An update on the housing market next week will be in focus with Housing Starts, Building Permits & Existing Home Sales on tap. Highlighting the economic calendar will be the release of minutes from the latest FOMC policy meeting on Wednesday with the April Consumer Price Index (CPI) rounding out the docket on Friday. However, the Fed Minutes may provide little clarity for the policy outlook on the back of the lackluster statement following the April 29 interest rate decision and the recent string of soft data with consensus estimates are calling for a slowdown in both the headline & core rate of consumer price growth next. As such, look for gold to remain supported on weaker US metrics as the dollar rout persists.
A look at the historical relationship between the US 10yr / 30yr yield-spread and gold suggests the precious metal could indeed be at risk for a further advance given the run up in the interest rate differentials (more than 40% off the March lows).
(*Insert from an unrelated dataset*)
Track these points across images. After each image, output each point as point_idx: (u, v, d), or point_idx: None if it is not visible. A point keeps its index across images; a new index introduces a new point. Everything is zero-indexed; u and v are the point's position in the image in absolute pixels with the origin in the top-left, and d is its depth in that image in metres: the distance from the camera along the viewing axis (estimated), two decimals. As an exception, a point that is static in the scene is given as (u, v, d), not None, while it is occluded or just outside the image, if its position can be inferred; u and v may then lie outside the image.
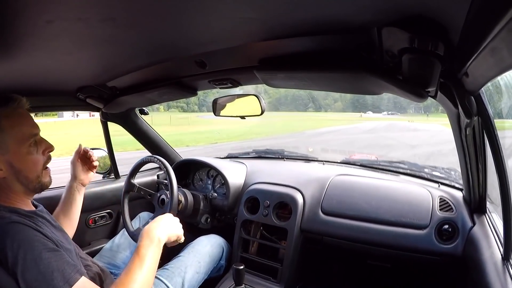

As a result, market participants may put greater emphasis on this relationship especially as the weakening outlook for the U.S. economy raises the Fed’s scope to carry the zero-interest rate policy into the second-half of 2015.
From a technical standpoint, gold broke above the monthly opening range high this week with the rally extending through a key median-line confluence to test resistance at the 50% retracement of the decline off the January 2015 high at $1225. This marks the second consecutive weekly advance in gold with the daily & weekly momentum signatures breaking above the 50-threshold (constructive). A breach above interim resistance targets a confluence at the upper median-line parallel and the 52-week moving average around 1234/35 backed by a Fibonacci cluster at 1245/48. Interim support rests with Friday’s low at $1210 with only a move sub-$1200 invalidating the long-side of the trade.